Education was even more efficient and terrifying than he'd imagined. It was called "Sim-Learn." For a price, you could enter a simulation pod for three months. Inside, your brain was fed years of data, and you emerged with the knowledge of an engineer, a linguist, or a technician. But it was only knowledge. Fighting and magic—the true paths to power—depended entirely on the Awakening. It was about the synergy between your soul and the elements. You couldn't download a soul.

Then there were the Factions.

The Benevolent Faction was a gilded cage—the best place for a Tier 5 because you at least had a roof and "food," even if you lived like a serf in the Industrial Revolution. Then there were the Outlaws, a chaotic wasteland ruled by a "sick bastard" whose name made the locals visibly flinch. Finally, there was the Empire, a brutal meritocracy where the unawakened were literally worked to death as slaves within five years.

"Thank you for the information," Markus told a beggar sitting on a pile of damp cardboard.

"Hey, lad... just give me something," the beggar wheezed, extending a hand that was missing two fingers. "I'm starving. Please."

Markus looked at the man's sunken eyes. "I don't have anything. Go work."

"Work?!" the man laughed, a wet, hacking sound. "If I go to those refinery hellholes, I'll be dead by twenty-five. I'm twenty-two now, lad! I still want to live. Begging is better than breathing in those crystals."
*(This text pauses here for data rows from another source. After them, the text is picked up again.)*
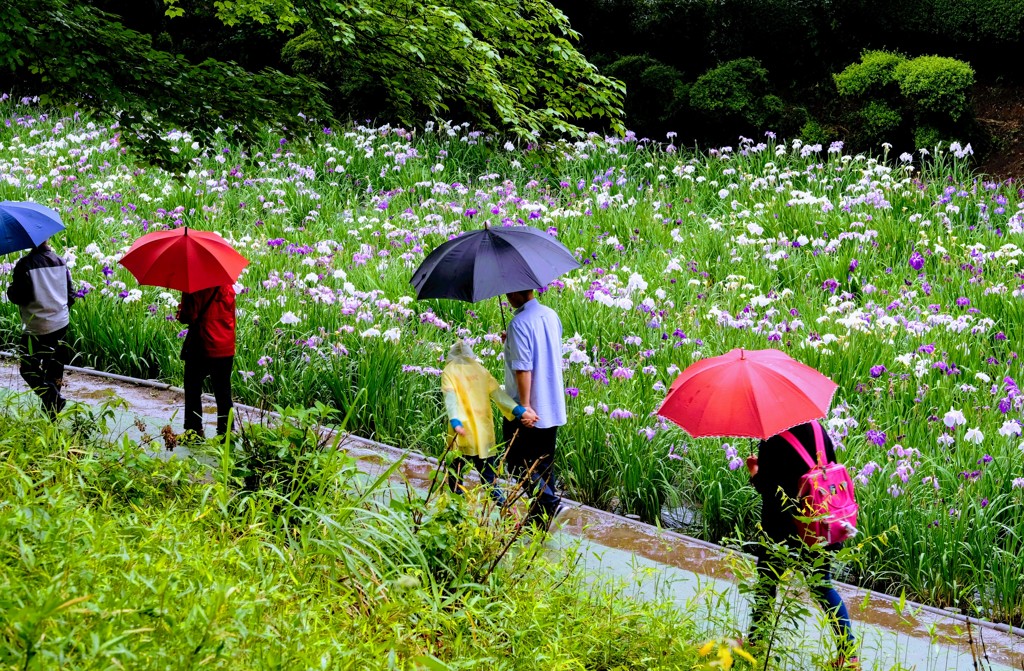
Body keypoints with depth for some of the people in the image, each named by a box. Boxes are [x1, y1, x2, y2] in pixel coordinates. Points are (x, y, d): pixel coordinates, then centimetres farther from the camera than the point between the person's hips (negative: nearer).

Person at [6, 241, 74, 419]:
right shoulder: (60, 261, 3)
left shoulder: (25, 264, -15)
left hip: (36, 329, -6)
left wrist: (10, 290, 7)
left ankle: (54, 399, -16)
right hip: (61, 324, 6)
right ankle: (52, 412, 20)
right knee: (54, 369, 15)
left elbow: (19, 297, -15)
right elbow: (71, 294, 9)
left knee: (28, 369, 3)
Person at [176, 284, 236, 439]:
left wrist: (181, 314, 6)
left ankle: (194, 430, 7)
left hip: (202, 347, -5)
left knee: (193, 388, 9)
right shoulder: (228, 288, 4)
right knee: (223, 391, 12)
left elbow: (190, 316, -16)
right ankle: (226, 431, 11)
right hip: (226, 349, 5)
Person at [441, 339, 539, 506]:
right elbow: (498, 394, -1)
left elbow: (450, 399, -14)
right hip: (483, 434, 3)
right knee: (488, 474, 9)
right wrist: (520, 411, -7)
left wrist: (455, 422, -28)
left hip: (461, 434, -3)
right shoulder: (480, 370, 12)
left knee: (456, 473, 4)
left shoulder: (449, 372, 3)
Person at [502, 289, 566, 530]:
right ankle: (540, 518, 18)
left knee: (517, 464, 3)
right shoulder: (551, 315, 7)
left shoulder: (519, 324, -19)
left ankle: (548, 500, -14)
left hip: (527, 412, -8)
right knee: (544, 465, 15)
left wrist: (525, 406, -22)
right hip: (553, 408, 8)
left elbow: (523, 367, -23)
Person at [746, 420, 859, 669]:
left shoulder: (772, 442, -15)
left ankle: (755, 642, 21)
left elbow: (765, 486, -15)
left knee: (766, 583, 14)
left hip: (780, 525, -5)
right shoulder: (819, 432, 0)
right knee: (822, 586, 14)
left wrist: (754, 472, 4)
Markus frowned. "What kind of work is it exactly?"

The beggar rubbed his thumb and forefinger together, the universal sign for payment. Markus let out a sharp sigh and walked away, cursing the man's weakness in his mind.
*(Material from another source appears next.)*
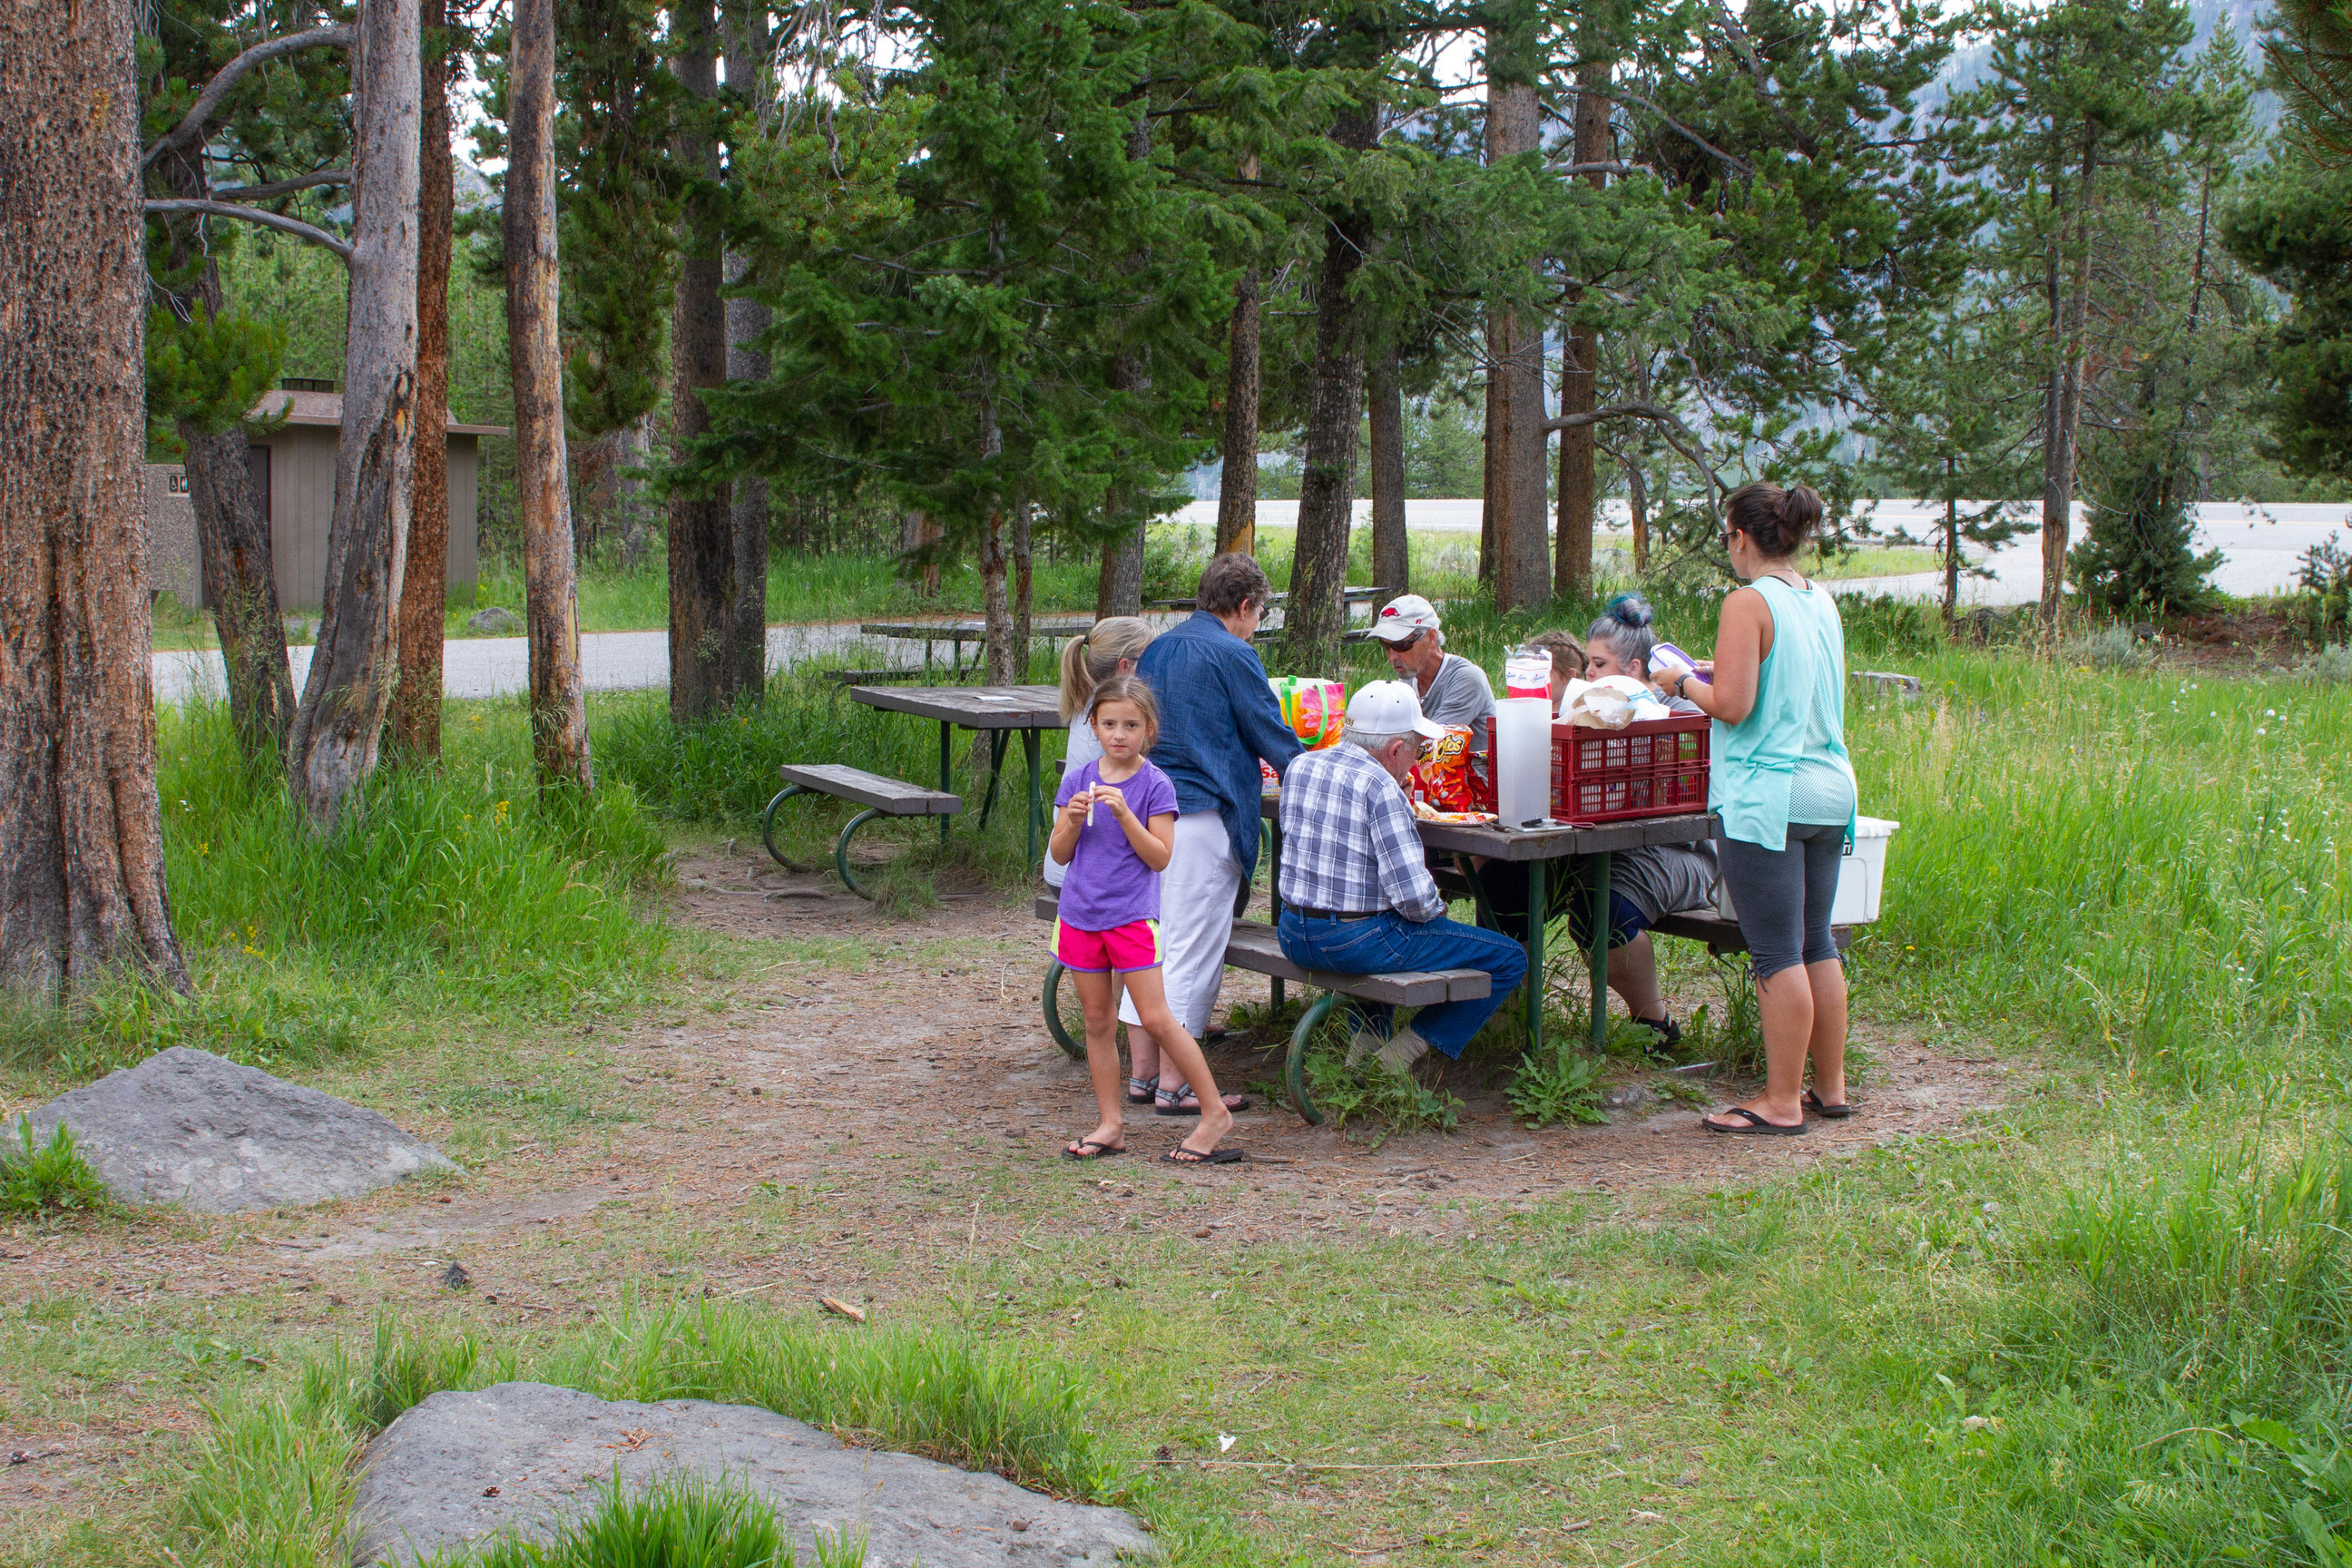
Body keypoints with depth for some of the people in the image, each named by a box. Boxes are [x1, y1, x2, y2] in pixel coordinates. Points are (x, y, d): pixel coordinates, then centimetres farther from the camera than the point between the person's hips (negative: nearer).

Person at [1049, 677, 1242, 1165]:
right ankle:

Begging is better? Pathetic.

But then, he stopped. He remembered the old man at the police precinct—the one who had given him the water. That man had been a Tier 5, a servant, but he had been smiling. And that water... it was better than anything a billionaire could buy in his old world.

Was that old man 'making' the water? Markus wondered. Was that his job and his power?

He looked at his own hands. The Awakening ceremony was his only way out. If he was going to get a "cheat" or a "system," that was when it would happen. He needed to better his chances. He needed to be ready. Because if he didn't awaken, he was just another body destined for the refinery or the cardboard box.

"Just you wait," he whispered to the neon sky. Then he frowned and thought, Was that beggar 22?!? He looked like he was 60+ years... Wait, those women... what age?!?! Fuck no... this is bullshit! This needs to fucking change!